» **Information supplied**
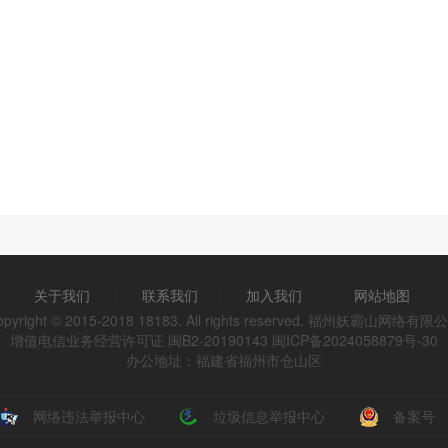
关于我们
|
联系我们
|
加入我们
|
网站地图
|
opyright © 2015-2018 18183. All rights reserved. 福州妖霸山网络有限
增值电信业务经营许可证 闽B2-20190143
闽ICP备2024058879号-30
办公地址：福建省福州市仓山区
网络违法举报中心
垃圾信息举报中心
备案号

==

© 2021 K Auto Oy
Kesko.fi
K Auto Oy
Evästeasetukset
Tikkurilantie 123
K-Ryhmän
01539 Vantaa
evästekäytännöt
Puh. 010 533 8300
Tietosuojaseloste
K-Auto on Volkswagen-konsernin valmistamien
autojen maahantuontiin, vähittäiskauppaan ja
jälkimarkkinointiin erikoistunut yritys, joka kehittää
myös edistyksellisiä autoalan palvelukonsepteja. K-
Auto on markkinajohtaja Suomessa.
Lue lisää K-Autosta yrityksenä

» **What this task involves**
Of the entries listed above, reproduce only the lines starting at the line containing "Tikkurilantie 123" and ending at the line containing "Lue lisää K-Autosta yrityksenä". Include both, exactly as they stand.

» **Exercise answer**
Tikkurilantie 123
K-Ryhmän
01539 Vantaa
evästekäytännöt
Puh. 010 533 8300
Tietosuojaseloste
K-Auto on Volkswagen-konsernin valmistamien
autojen maahantuontiin, vähittäiskauppaan ja
jälkimarkkinointiin erikoistunut yritys, joka kehittää
myös edistyksellisiä autoalan palvelukonsepteja. K-
Auto on markkinajohtaja Suomessa.
Lue lisää K-Autosta yrityksenä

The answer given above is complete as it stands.